**To-do item:**
Each entry below should be output exactly, apart from its images.

── Excerpted data

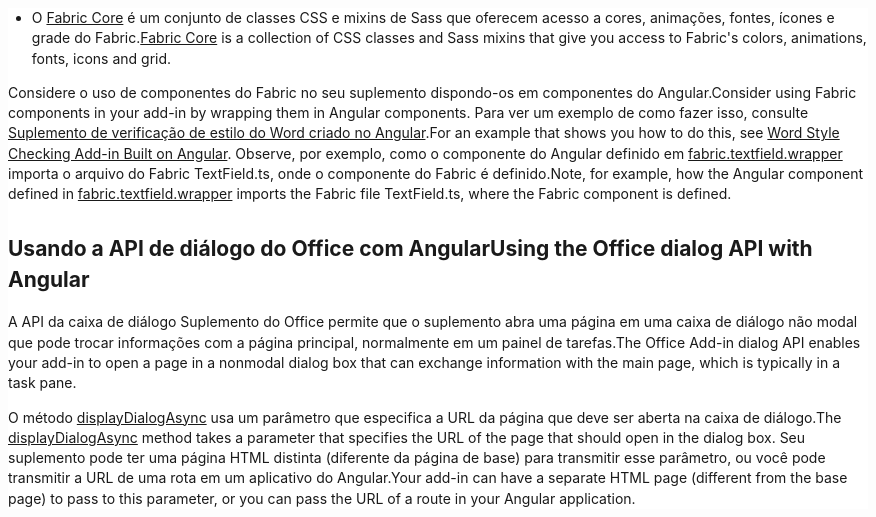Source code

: - <span data-ttu-id="4953f-129">O [Fabric Core](https://developer.microsoft.com/fabric#/styles/web) é um conjunto de classes CSS e mixins de Sass que oferecem acesso a cores, animações, fontes, ícones e grade do Fabric.</span><span class="sxs-lookup"><span data-stu-id="4953f-129">[Fabric Core](https://developer.microsoft.com/fabric#/styles/web) is a collection of CSS classes and Sass mixins that give you access to Fabric's colors, animations, fonts, icons and grid.</span></span>

<span data-ttu-id="4953f-130">Considere o uso de componentes do Fabric no seu suplemento dispondo-os em componentes do Angular.</span><span class="sxs-lookup"><span data-stu-id="4953f-130">Consider using Fabric components in your add-in by wrapping them in Angular components.</span></span> <span data-ttu-id="4953f-131">Para ver um exemplo de como fazer isso, consulte [Suplemento de verificação de estilo do Word criado no Angular](https://github.com/OfficeDev/Word-Add-in-Angular2-StyleChecker).</span><span class="sxs-lookup"><span data-stu-id="4953f-131">For an example that shows you how to do this, see [Word Style Checking Add-in Built on Angular](https://github.com/OfficeDev/Word-Add-in-Angular2-StyleChecker).</span></span> <span data-ttu-id="4953f-132">Observe, por exemplo, como o componente do Angular definido em [fabric.textfield.wrapper](https://github.com/OfficeDev/Word-Add-in-Angular2-StyleChecker/blob/master/app/shared/office-fabric-component-wrappers/fabric.textfield.wrapper.component.ts) importa o arquivo do Fabric TextField.ts, onde o componente do Fabric é definido.</span><span class="sxs-lookup"><span data-stu-id="4953f-132">Note, for example, how the Angular component defined in [fabric.textfield.wrapper](https://github.com/OfficeDev/Word-Add-in-Angular2-StyleChecker/blob/master/app/shared/office-fabric-component-wrappers/fabric.textfield.wrapper.component.ts) imports the Fabric file TextField.ts, where the Fabric component is defined.</span></span> 


## <a name="using-the-office-dialog-api-with-angular"></a><span data-ttu-id="4953f-133">Usando a API de diálogo do Office com Angular</span><span class="sxs-lookup"><span data-stu-id="4953f-133">Using the Office dialog API with Angular</span></span>

<span data-ttu-id="4953f-134">A API da caixa de diálogo Suplemento do Office permite que o suplemento abra uma página em uma caixa de diálogo não modal que pode trocar informações com a página principal, normalmente em um painel de tarefas.</span><span class="sxs-lookup"><span data-stu-id="4953f-134">The Office Add-in dialog API enables your add-in to open a page in a nonmodal dialog box that can exchange information with the main page, which is typically in a task pane.</span></span>

<span data-ttu-id="4953f-135">O método [displayDialogAsync](/javascript/api/office/office.ui) usa um parâmetro que especifica a URL da página que deve ser aberta na caixa de diálogo.</span><span class="sxs-lookup"><span data-stu-id="4953f-135">The [displayDialogAsync](/javascript/api/office/office.ui) method takes a parameter that specifies the URL of the page that should open in the dialog box.</span></span> <span data-ttu-id="4953f-136">Seu suplemento pode ter uma página HTML distinta (diferente da página de base) para transmitir esse parâmetro, ou você pode transmitir a URL de uma rota em um aplicativo do Angular.</span><span class="sxs-lookup"><span data-stu-id="4953f-136">Your add-in can have a separate HTML page (different from the base page) to pass to this parameter, or you can pass the URL of a route in your Angular application.</span></span> 

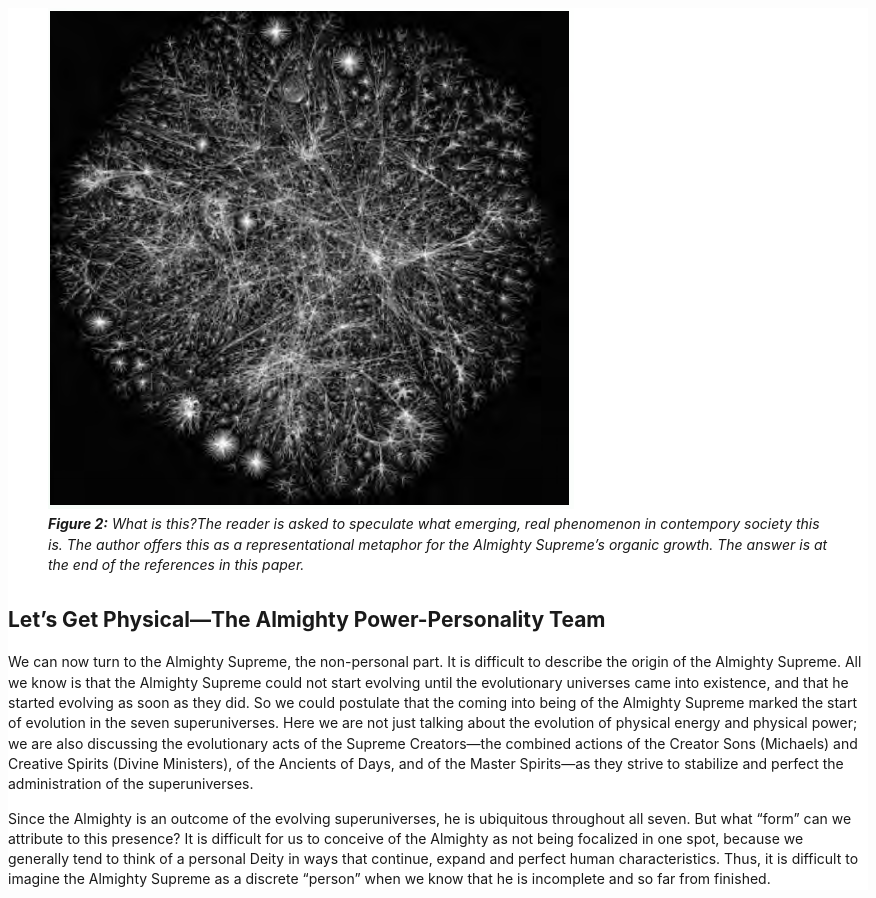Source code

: <figure id="Figure_2" class="image urantiapedia">
<img src="/image/article/Bob_Debold/Crouching_Deity_Hidden_Supreme/image02.png">
<figcaption><em><b>Figure 2:</b> What is this?The reader is asked to speculate what emerging, real phenomenon in contempory society this is. The author offers this as a representational metaphor for the Almighty Supreme’s organic growth. The answer is at the end of the references in this paper. </em></figcaption>
</figure>

## Let’s Get Physical—The Almighty Power-Personality Team 

We can now turn to the Almighty Supreme, the non-personal part. It is difficult to describe the origin of the Almighty Supreme. All we know is that the Almighty Supreme could not start evolving until the evolutionary universes came into existence, and that he started evolving as soon as they did. So we could postulate that the coming into being of the Almighty Supreme marked the start of evolution in the seven superuniverses. Here we are not just talking about the evolution of physical energy and physical power; we are also discussing the evolutionary acts of the Supreme Creators—the combined actions of the Creator Sons (Michaels) and Creative Spirits (Divine Ministers), of the Ancients of Days, and of the Master Spirits—as they strive to stabilize and perfect the administration of the superuniverses. 

Since the Almighty is an outcome of the evolving superuniverses, he is ubiquitous throughout all seven. But what “form” can we attribute to this presence? It is difficult for us to conceive of the Almighty as not being focalized in one spot, because we generally tend to think of a personal Deity in ways that continue, expand and perfect human characteristics. Thus, it is difficult to imagine the Almighty Supreme as a discrete “person” when we know that he is incomplete and so far from finished.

────

**Exercise output:**
Source code

: - <span data-ttu-id="4953f-129">O [Fabric Core](https://developer.microsoft.com/fabric#/styles/web) é um conjunto de classes CSS e mixins de Sass que oferecem acesso a cores, animações, fontes, ícones e grade do Fabric.</span><span class="sxs-lookup"><span data-stu-id="4953f-129">[Fabric Core](https://developer.microsoft.com/fabric#/styles/web) is a collection of CSS classes and Sass mixins that give you access to Fabric's colors, animations, fonts, icons and grid.</span></span>

<span data-ttu-id="4953f-130">Considere o uso de componentes do Fabric no seu suplemento dispondo-os em componentes do Angular.</span><span class="sxs-lookup"><span data-stu-id="4953f-130">Consider using Fabric components in your add-in by wrapping them in Angular components.</span></span> <span data-ttu-id="4953f-131">Para ver um exemplo de como fazer isso, consulte [Suplemento de verificação de estilo do Word criado no Angular](https://github.com/OfficeDev/Word-Add-in-Angular2-StyleChecker).</span><span class="sxs-lookup"><span data-stu-id="4953f-131">For an example that shows you how to do this, see [Word Style Checking Add-in Built on Angular](https://github.com/OfficeDev/Word-Add-in-Angular2-StyleChecker).</span></span> <span data-ttu-id="4953f-132">Observe, por exemplo, como o componente do Angular definido em [fabric.textfield.wrapper](https://github.com/OfficeDev/Word-Add-in-Angular2-StyleChecker/blob/master/app/shared/office-fabric-component-wrappers/fabric.textfield.wrapper.component.ts) importa o arquivo do Fabric TextField.ts, onde o componente do Fabric é definido.</span><span class="sxs-lookup"><span data-stu-id="4953f-132">Note, for example, how the Angular component defined in [fabric.textfield.wrapper](https://github.com/OfficeDev/Word-Add-in-Angular2-StyleChecker/blob/master/app/shared/office-fabric-component-wrappers/fabric.textfield.wrapper.component.ts) imports the Fabric file TextField.ts, where the Fabric component is defined.</span></span> 


## <a name="using-the-office-dialog-api-with-angular"></a><span data-ttu-id="4953f-133">Usando a API de diálogo do Office com Angular</span><span class="sxs-lookup"><span data-stu-id="4953f-133">Using the Office dialog API with Angular</span></span>

<span data-ttu-id="4953f-134">A API da caixa de diálogo Suplemento do Office permite que o suplemento abra uma página em uma caixa de diálogo não modal que pode trocar informações com a página principal, normalmente em um painel de tarefas.</span><span class="sxs-lookup"><span data-stu-id="4953f-134">The Office Add-in dialog API enables your add-in to open a page in a nonmodal dialog box that can exchange information with the main page, which is typically in a task pane.</span></span>

<span data-ttu-id="4953f-135">O método [displayDialogAsync](/javascript/api/office/office.ui) usa um parâmetro que especifica a URL da página que deve ser aberta na caixa de diálogo.</span><span class="sxs-lookup"><span data-stu-id="4953f-135">The [displayDialogAsync](/javascript/api/office/office.ui) method takes a parameter that specifies the URL of the page that should open in the dialog box.</span></span> <span data-ttu-id="4953f-136">Seu suplemento pode ter uma página HTML distinta (diferente da página de base) para transmitir esse parâmetro, ou você pode transmitir a URL de uma rota em um aplicativo do Angular.</span><span class="sxs-lookup"><span data-stu-id="4953f-136">Your add-in can have a separate HTML page (different from the base page) to pass to this parameter, or you can pass the URL of a route in your Angular application.</span></span> 

Source code

: <figure id="Figure_2" class="image urantiapedia">
<img src="/image/article/Bob_Debold/Crouching_Deity_Hidden_Supreme/image02.png">
<figcaption><em><b>Figure 2:</b> What is this?The reader is asked to speculate what emerging, real phenomenon in contempory society this is. The author offers this as a representational metaphor for the Almighty Supreme’s organic growth. The answer is at the end of the references in this paper. </em></figcaption>
</figure>

## Let’s Get Physical—The Almighty Power-Personality Team 

We can now turn to the Almighty Supreme, the non-personal part. It is difficult to describe the origin of the Almighty Supreme. All we know is that the Almighty Supreme could not start evolving until the evolutionary universes came into existence, and that he started evolving as soon as they did. So we could postulate that the coming into being of the Almighty Supreme marked the start of evolution in the seven superuniverses. Here we are not just talking about the evolution of physical energy and physical power; we are also discussing the evolutionary acts of the Supreme Creators—the combined actions of the Creator Sons (Michaels) and Creative Spirits (Divine Ministers), of the Ancients of Days, and of the Master Spirits—as they strive to stabilize and perfect the administration of the superuniverses. 

Since the Almighty is an outcome of the evolving superuniverses, he is ubiquitous throughout all seven. But what “form” can we attribute to this presence? It is difficult for us to conceive of the Almighty as not being focalized in one spot, because we generally tend to think of a personal Deity in ways that continue, expand and perfect human characteristics. Thus, it is difficult to imagine the Almighty Supreme as a discrete “person” when we know that he is incomplete and so far from finished.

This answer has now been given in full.